» **PROVIDED ENTRIES**
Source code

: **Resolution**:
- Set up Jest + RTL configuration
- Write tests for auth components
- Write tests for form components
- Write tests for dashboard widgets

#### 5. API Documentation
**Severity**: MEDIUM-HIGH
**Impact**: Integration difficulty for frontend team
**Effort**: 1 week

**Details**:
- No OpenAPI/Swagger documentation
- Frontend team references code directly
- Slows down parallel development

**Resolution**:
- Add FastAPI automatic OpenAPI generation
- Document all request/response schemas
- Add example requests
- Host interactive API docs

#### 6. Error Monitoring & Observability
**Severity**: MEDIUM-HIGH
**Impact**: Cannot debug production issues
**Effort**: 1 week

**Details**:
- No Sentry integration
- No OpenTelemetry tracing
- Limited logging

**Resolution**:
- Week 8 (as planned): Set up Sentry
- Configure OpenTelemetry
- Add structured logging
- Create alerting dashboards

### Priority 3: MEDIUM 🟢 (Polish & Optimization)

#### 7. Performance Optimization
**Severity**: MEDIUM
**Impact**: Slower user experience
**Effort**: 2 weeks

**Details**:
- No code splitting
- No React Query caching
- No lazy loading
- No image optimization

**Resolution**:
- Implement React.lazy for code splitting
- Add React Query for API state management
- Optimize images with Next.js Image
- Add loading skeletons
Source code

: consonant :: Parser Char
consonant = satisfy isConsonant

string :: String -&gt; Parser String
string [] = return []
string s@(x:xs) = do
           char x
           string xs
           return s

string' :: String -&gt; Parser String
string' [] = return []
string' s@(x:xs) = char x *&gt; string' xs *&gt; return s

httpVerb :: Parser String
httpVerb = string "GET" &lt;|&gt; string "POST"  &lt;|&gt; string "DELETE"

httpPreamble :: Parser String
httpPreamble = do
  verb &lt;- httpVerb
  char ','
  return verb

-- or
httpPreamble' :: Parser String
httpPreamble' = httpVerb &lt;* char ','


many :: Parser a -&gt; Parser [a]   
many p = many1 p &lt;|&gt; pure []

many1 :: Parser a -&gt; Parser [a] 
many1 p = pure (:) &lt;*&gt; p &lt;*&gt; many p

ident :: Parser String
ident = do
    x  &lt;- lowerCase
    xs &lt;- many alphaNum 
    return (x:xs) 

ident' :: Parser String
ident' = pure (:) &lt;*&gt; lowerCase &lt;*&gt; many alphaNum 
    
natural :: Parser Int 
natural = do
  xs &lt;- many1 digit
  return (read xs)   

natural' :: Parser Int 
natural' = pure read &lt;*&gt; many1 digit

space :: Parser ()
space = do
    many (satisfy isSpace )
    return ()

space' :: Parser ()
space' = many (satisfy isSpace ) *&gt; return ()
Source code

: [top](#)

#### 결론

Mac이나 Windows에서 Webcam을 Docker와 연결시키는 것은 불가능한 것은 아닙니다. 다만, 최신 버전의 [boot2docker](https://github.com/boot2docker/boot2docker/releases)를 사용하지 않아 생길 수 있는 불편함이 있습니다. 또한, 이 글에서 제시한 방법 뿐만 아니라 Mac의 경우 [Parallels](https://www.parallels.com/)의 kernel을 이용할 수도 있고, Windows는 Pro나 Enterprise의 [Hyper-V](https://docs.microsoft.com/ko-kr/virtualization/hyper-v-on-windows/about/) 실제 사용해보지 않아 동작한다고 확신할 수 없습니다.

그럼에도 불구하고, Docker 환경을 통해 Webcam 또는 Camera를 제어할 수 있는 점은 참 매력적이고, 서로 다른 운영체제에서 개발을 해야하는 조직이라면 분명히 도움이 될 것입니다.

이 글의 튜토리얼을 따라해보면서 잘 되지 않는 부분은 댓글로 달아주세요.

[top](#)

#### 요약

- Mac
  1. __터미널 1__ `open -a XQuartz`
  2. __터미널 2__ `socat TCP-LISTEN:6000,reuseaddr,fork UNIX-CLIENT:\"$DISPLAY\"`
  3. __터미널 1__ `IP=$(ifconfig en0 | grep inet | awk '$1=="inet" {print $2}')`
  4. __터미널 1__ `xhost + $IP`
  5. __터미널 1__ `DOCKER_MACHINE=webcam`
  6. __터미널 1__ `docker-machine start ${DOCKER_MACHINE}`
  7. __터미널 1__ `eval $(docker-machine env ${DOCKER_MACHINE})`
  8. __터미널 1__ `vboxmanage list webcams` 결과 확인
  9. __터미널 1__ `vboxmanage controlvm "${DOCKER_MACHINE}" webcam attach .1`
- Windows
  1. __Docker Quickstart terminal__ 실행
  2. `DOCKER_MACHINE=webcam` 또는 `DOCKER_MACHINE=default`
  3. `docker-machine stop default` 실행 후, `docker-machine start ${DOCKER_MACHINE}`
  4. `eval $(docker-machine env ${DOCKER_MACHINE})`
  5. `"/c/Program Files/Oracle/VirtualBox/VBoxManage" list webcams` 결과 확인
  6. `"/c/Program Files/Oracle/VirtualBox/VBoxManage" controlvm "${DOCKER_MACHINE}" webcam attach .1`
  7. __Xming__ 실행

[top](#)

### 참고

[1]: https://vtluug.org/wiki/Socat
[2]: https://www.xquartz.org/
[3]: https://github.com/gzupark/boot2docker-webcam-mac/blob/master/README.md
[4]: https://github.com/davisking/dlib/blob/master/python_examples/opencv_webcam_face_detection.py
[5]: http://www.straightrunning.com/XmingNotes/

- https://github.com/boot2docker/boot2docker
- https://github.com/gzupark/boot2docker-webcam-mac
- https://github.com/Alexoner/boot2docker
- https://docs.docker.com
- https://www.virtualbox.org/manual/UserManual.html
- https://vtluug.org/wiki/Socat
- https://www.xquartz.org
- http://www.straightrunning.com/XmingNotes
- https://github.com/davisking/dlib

» **PROBLEM TO WORK ON**
Copy out each line from the rows above that contains the string "blob".

» **EXPECTED OUTPUT**
[3]: https://github.com/gzupark/boot2docker-webcam-mac/blob/master/README.md
[4]: https://github.com/davisking/dlib/blob/master/python_examples/opencv_webcam_face_detection.py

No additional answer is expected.